IPS-LMU / emuR

The main R package for the EMU Speech Database Management System (EMU-SDMS)
http://ips-lmu.github.io/EMU.html
23 stars 15 forks source link

requery_hier not returning the same number of rows anymore in 2.2.0 #247

Open FredrikKarlssonSpeech opened 3 years ago

FredrikKarlssonSpeech commented 3 years ago

I just noticed an issue with to the 2.2.0 update and requery_heir

This is what used to happen:

> library(dplyr)
> library(emuR) #Loads 2.1.1
> library(tidyr)
> 
> 
> load_emuDB(file.path("..","Data","GU_emuDB")) -> gu
> query(gu,"[CV = C|V ^ Task=pa|ta|ka]") -> patakaC_V
> requery_hier(gu,patakaC_V,level="Syllable",collapse=FALSE) -> patakaCVSylls
> dim(patakaC_V)
[1] 34293    16
> dim(patakaCVSylls)
[1] 34293    16

Now, if I update to the 2.2.0 version of the package, I do not get the expected behavior:

> remove.packages("emuR")
Removing package from ‘/Library/Frameworks/R.framework/Versions/4.0/Resources/library’
(as ‘lib’ is unspecified)
> install.packages("emuR")
trying URL 'https://cran.rstudio.com/bin/macosx/contrib/4.0/emuR_2.2.0.tgz'
Content type 'application/x-gzip' length 2824883 bytes (2.7 MB)
==================================================
downloaded 2.7 MB

The downloaded binary packages are in
    /var/folders/vc/lhvg_40x50l3nb3rndb4kwbm0000gp/T//RtmpLqlYhm/downloaded_packages

> library(emuR)

Attaching package: ‘emuR’

The following object is masked from ‘package:base’:

    norm

> requery_hier(gu,patakaC_V,level="Syllable",collapse=FALSE) -> patakaCVSylls
Warning message:
In requery_hier(gu, patakaC_V, level = "Syllable", collapse = FALSE) :
  Length of requery segment list (17181) differs from input list (34293)!
> dim(patakaCVSylls) # Just to check...
[1] 17181    16
raphywink commented 3 years ago

Ok this would not be good... I spent about 100 hours rewriting almost the entire query engine to actually fix issues like this. Could you maybe send me a reprex with the output you'd expect from the query? And maybe also confirm that the old result was correct?
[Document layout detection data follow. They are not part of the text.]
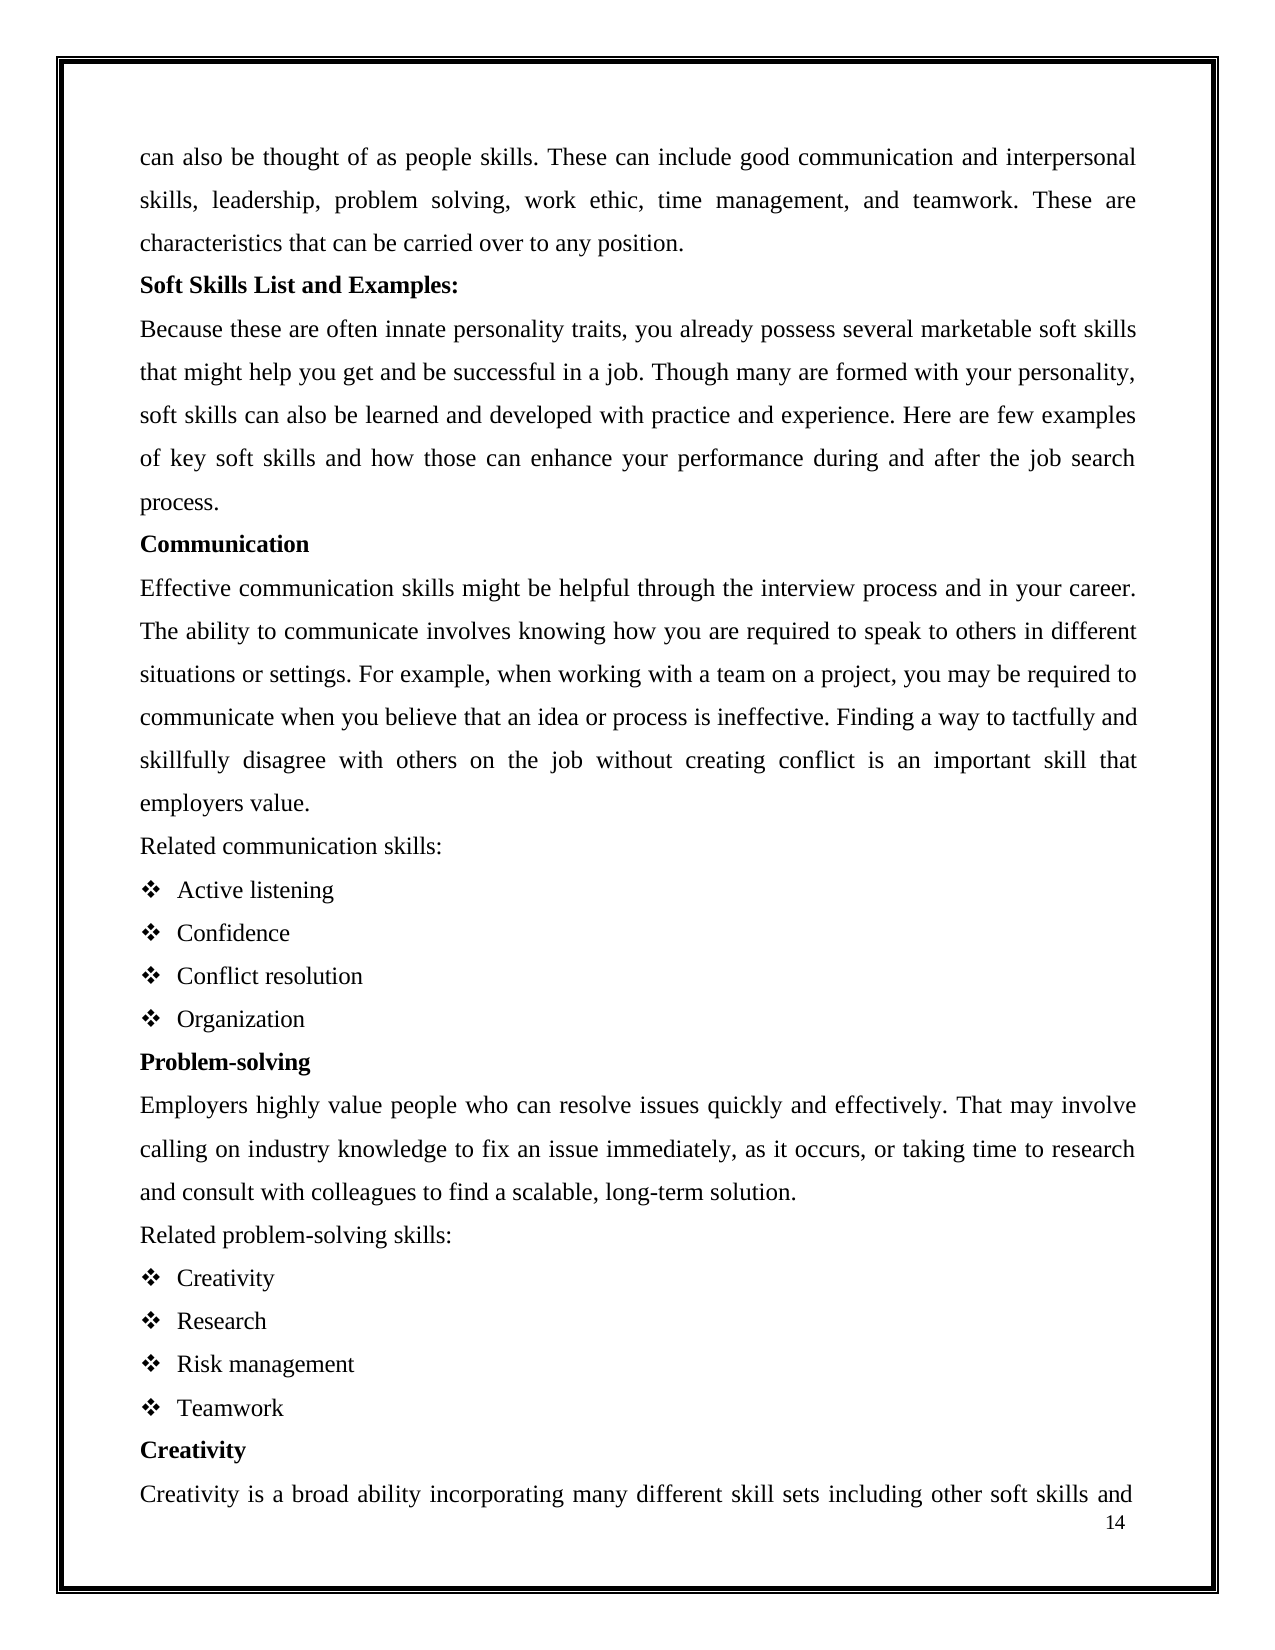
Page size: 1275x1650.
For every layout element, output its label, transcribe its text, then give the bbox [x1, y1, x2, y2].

list Active listening [139, 875, 1172, 903]
text Because these are often innate personality traits, you already possess several marketable soft skills that might help you get and be successful in a job. Though many are formed with your personality, soft skills can also be learned and developed with practice and experience. Here are few examples of key soft skills and how those can enhance your performance during and after the job search process. [139, 314, 1137, 515]
list Creativity [139, 1263, 1172, 1292]
text Related communication skills: [139, 832, 1172, 860]
list Confidence [139, 918, 1172, 946]
text Employers highly value people who can resolve issues quickly and effectively. That may involve calling on industry knowledge to fix an issue immediately, as it occurs, or taking time to research and consult with colleagues to find a scalable, long-term solution. [139, 1091, 1137, 1206]
subtitle Creativity [139, 1436, 1172, 1464]
text Creativity is a broad ability incorporating many different skill sets including other soft skills and [139, 1479, 1172, 1508]
subtitle Soft Skills List and Examples: [139, 271, 1172, 299]
subtitle Communication [139, 530, 1172, 558]
text Related problem-solving skills: [139, 1220, 1172, 1249]
list Research [139, 1306, 1172, 1335]
subtitle Problem-solving [139, 1047, 1172, 1076]
text can also be thought of as people skills. These can include good communication and interpersonal skills, leadership, problem solving, work ethic, time management, and teamwork. These are characteristics that can be carried over to any position. [139, 142, 1137, 257]
list Teamwork [139, 1393, 1172, 1421]
list Risk management [139, 1349, 1172, 1378]
list Conflict resolution [139, 961, 1172, 990]
list Organization [139, 1004, 1172, 1033]
text Effective communication skills might be helpful through the interview process and in your career. The ability to communicate involves knowing how you are required to speak to others in different situations or settings. For example, when working with a team on a project, you may be required to communicate when you believe that an idea or process is ineffective. Finding a way to tactfully and skillfully disagree with others on the job without creating conflict is an important skill that employers value. [139, 573, 1138, 817]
raphywink commented 3 years ago

I fixed something in the requery which accidentally got rid of duplicate segments in certain queries. Could you maybe check if the current dev version (2.2.0.9000) fixes the issue? If so then I'll try to release a new version of emuR asap...

FredrikKarlssonSpeech commented 3 years ago

Sorry, I did not see your previous message but I have installed a

> requery_hier(gu,patakaC_V,level="Syllable",collapse=FALSE) -> patakaCVSylls
Warning message:
In requery_hier(gu, patakaC_V, level = "Syllable", collapse = FALSE) :
  Length of requery segment list (17181) differs from input list (34296)!
> patakaCVSylls %>%
+     distinct() -> patakaSylls
> #requery_hier(gu,patakaSylls,"Task") -> patakaSyllTasks #Not needed?
> requery_hier(gu,patakaC_V,"Task") -> patakaCVSyllTasks
Warning message:
In requery_hier(gu, patakaC_V, "Task") :
  Found missing items in resulting segment list! Replaced missing rows with NA values.
> requery_hier(gu,patakaC_V,level="Syllable",collapse=FALSE) -> patakaCVSylls
Warning message:
In requery_hier(gu, patakaC_V, level = "Syllable", collapse = FALSE) :
  Length of requery segment list (17181) differs from input list (34296)!
> nrow(patakaCVSylls)
[1] 17181
> patakaCVSylls %>%
+     distinct() -> patakaSylls
> nrow(patakaSylls)
[1] 17181
> requery_hier(gu,patakaC_V,"Task") -> patakaCVSyllTasks
Warning message:
In requery_hier(gu, patakaC_V, "Task") :
  Found missing items in resulting segment list! Replaced missing rows with NA values.
> nrow(patakaCVSyllTasks)
[1] 34296

So it seems that the issue remains. I would expect the introduced NAs as the linking is off in 4 instances, but it seems that what the requery_hier returns is a list of unique segments.

The patakaC_V contains simply C and V:s, which in pairs belong to a syllable. So predominately, patakaCVSylls should predominately contain two identical rows for each syllable. (Except for cases where this does not hold then).

So, this code:

> nrow(patakaCVSylls)
[1] 17181
> patakaCVSylls %>%
+     distinct() -> patakaSylls
> nrow(patakaSylls)
[1] 17181

should not return the same result actually. The first nrow should be 34296.